Indeed, fleeing from surging waters should be added to the list, and actually seems a more natural explanation for the fossil find. Land-dwelling creatures will naturally avoid being caught in a torrent of violently approaching water, and systematically run in the opposite direction. CMI has written a number of times on dinosaur stampedes.3 The resultant dinosaur trackways share common features: footprints of multiple dinosaurs together moving in the same direction.
You may think that dinosaur footprints found together are nothing special. As said, aren’t they ‘common’?4
Let’s assess each part of the argument separately:
Normally when we talk about dinosaur fossils, we think of the skeletal bones that have been preserved. However, there are also ‘trace fossils’. Think of it this way, if you were to make a foot imprint on the ground, would you expect it to last? No, such an exposed impression will erode over time, due to wind and/or water erosion. For it to be preserved it must be covered quickly.
- of multiple dinosaurs together
We see animals living together in groups nowadays, e.g. a flock or a herd, so why not dinosaurs? True. How about at least eight different kinds of dinosaurs?
- moving in the same direction
This means we are not talking about grazing dinosaurs. Rather, these trackways indicate they were on the move. And apparently they were moving with a purpose. Perhaps fleeing from a flood?
So what about the burial of these Teratophoneus dinosaurs? Fossils don’t come with an attached document describing their history. Although we can definitely make empirical statements about the fossils bones (how many orientated in which way, what size, their weight, composition, etc.), we cannot dogmatically say how these dinosaurs lived, died, or even where they died. Of course we can try to infer some things, but we did not observe these events, since they all happened in the past, without human eye-witness reports.5
According to the biblical account of Noah’s Flood, “everything on the dry land in whose nostrils was the breath of life died” (Genesis 7:22). Most of the fossil creatures we discover today provide evidence that they died and were buried catastrophically. This evidence is exactly what is to be expected from the account of the global Flood.
In addition, rapid sedimentation during the Flood aided in the burial of many exquisitely preserved fossils, including impressions of the skin.
So yes, we agree, a flood is the best explanation for the fossilized Teratophoneus dinosaurs. Not just any flood, but the biblical Flood that engulfed the whole world.
References and notes
- Whipple, T., Bones show T. rex may have hunted in a pack, thetimes.com, 21 April 2021. Return to text.

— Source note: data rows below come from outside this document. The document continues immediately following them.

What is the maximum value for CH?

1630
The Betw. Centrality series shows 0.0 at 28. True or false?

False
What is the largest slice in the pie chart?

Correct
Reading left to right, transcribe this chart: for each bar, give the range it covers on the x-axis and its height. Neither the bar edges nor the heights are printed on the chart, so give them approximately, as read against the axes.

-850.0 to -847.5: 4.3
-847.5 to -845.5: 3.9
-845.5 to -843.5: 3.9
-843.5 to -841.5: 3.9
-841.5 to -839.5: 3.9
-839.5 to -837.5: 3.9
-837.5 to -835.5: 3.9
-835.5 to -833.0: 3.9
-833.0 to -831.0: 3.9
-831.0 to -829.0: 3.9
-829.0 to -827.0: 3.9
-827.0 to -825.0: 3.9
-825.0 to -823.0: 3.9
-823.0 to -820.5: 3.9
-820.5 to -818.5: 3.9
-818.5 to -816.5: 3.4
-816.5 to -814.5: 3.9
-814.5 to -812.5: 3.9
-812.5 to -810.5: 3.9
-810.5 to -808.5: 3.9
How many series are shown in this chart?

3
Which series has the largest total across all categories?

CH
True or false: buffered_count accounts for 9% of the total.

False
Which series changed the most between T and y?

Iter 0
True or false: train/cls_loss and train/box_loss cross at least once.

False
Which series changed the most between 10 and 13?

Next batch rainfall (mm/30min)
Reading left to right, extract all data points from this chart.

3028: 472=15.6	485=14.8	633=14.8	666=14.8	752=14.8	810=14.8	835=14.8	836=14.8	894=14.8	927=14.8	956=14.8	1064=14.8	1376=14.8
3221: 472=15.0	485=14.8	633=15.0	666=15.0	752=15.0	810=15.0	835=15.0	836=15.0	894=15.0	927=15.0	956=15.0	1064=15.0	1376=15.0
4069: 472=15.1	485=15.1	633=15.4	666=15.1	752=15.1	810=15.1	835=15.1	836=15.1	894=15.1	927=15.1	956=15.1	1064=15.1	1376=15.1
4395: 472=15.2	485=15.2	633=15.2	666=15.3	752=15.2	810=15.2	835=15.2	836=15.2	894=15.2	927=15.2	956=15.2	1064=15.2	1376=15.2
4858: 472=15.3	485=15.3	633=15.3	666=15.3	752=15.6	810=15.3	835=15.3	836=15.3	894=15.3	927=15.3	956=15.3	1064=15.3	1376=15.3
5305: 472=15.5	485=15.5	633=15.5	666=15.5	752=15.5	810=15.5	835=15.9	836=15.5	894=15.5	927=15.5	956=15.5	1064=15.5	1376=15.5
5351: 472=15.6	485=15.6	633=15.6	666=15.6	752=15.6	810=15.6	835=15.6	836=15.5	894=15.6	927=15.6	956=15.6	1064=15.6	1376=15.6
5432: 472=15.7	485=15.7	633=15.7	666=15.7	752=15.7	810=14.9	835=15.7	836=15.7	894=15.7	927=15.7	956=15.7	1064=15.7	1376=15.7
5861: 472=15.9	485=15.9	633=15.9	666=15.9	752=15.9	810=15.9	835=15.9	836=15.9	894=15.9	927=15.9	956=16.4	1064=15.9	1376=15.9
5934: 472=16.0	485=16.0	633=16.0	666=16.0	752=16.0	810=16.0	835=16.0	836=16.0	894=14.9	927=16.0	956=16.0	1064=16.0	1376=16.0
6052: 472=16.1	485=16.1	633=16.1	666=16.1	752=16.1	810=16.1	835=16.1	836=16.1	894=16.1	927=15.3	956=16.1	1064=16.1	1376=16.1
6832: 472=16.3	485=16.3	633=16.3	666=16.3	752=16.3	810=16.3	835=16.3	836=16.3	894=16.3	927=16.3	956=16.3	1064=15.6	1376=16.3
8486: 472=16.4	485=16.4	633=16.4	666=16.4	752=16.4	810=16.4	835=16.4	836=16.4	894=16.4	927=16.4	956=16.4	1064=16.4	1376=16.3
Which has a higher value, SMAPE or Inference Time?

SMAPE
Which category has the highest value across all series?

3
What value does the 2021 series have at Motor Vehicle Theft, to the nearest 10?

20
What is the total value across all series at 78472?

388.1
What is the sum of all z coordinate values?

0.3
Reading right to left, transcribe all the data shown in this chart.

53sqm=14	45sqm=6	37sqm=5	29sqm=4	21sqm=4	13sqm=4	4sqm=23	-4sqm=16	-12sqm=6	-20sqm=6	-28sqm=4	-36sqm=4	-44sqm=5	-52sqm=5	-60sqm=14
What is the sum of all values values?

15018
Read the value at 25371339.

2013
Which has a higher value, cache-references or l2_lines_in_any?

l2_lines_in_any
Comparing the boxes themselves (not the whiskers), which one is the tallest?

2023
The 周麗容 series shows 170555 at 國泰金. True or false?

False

- Titus, A., et al., Geology and taphonomy of a unique tyrannosaurid bonebed from the upper Campanian Kaiparowits Formation of southern Utah: implications for tyrannosaurid gregariousness, PeerJ 9:e11013, 19 April 2021 | DOI:10.7717/peerj.11013 Return to text.
- Simply search creation.com on the words ‘dinosaur stampede’. Return to text.
- This is a deliberate equivocation (doublespeak): I have use the word ‘common’ in two different ways, but similar to the previously mentioned doublethink, the equivocation fallacy is all too common (!) with evolutionists. Return to text.
- We have an eye-witness account from One who was there and knows everything, but the Bible does not disclose the particular details about the fossil creatures described here, or many others for that matter. Return to text.